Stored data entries
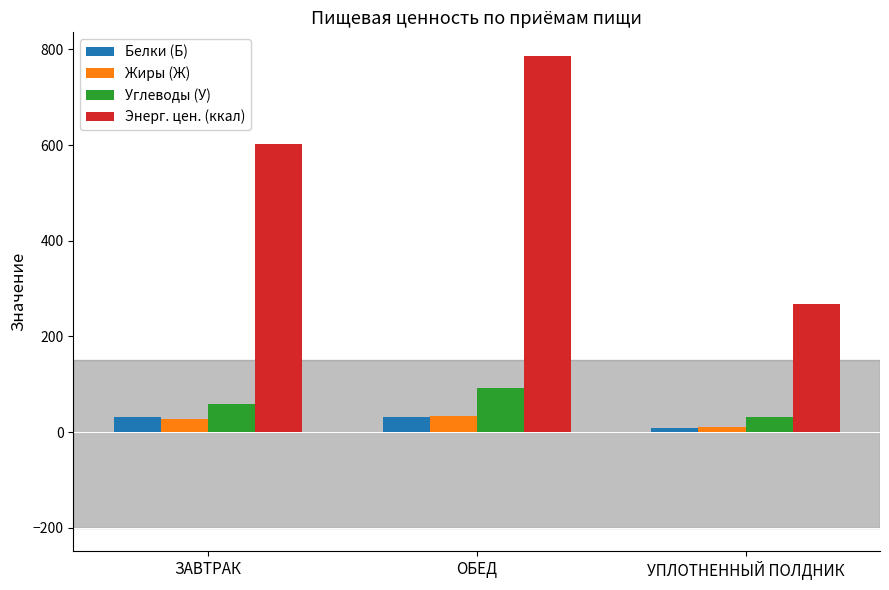

At how many categories does at least one series exceed 217?

3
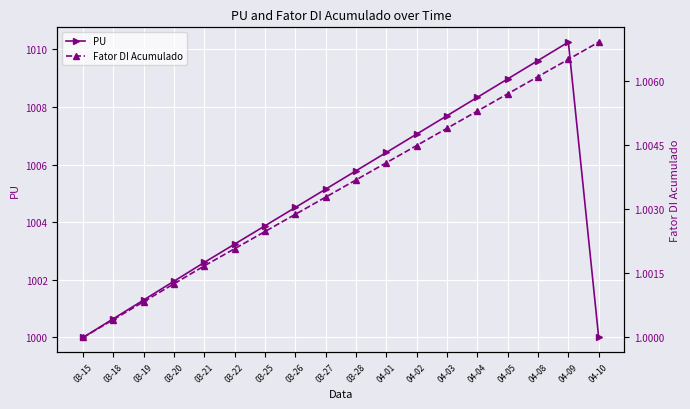

What position from the right is 03-25?

12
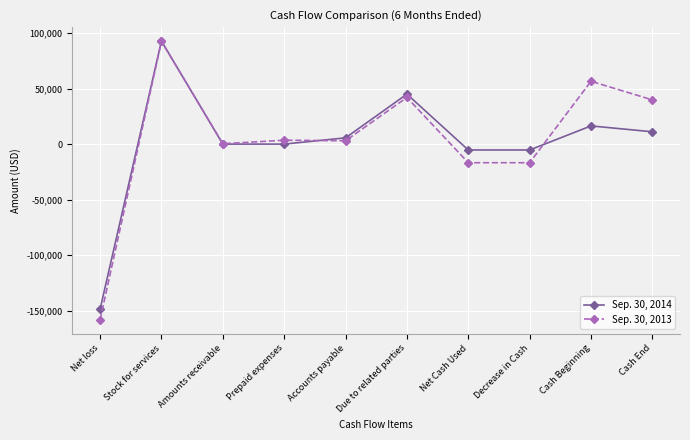

What is the value of the Sep. 30, 2014 point at the 10th from the left?

11083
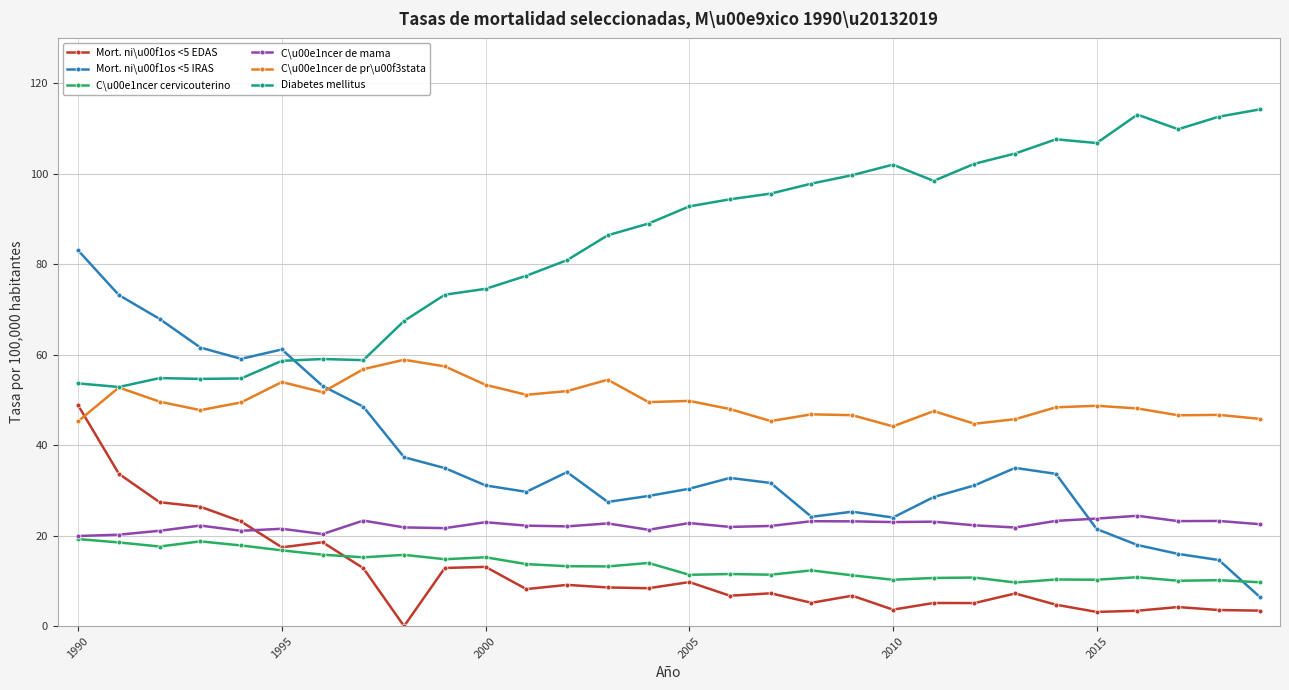

What is the highest value of the C\u00e1ncer de pr\u00f3stata series?

58.9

- Exercise requirements: Copy out the stretch from the line containing "What is the value" through the end of the data, word for word. Omit the pictures.

- Output of the task:
What is the value of the Sep. 30, 2014 point at the 10th from the left?

11083

What is the highest value of the C\u00e1ncer de pr\u00f3stata series?

58.9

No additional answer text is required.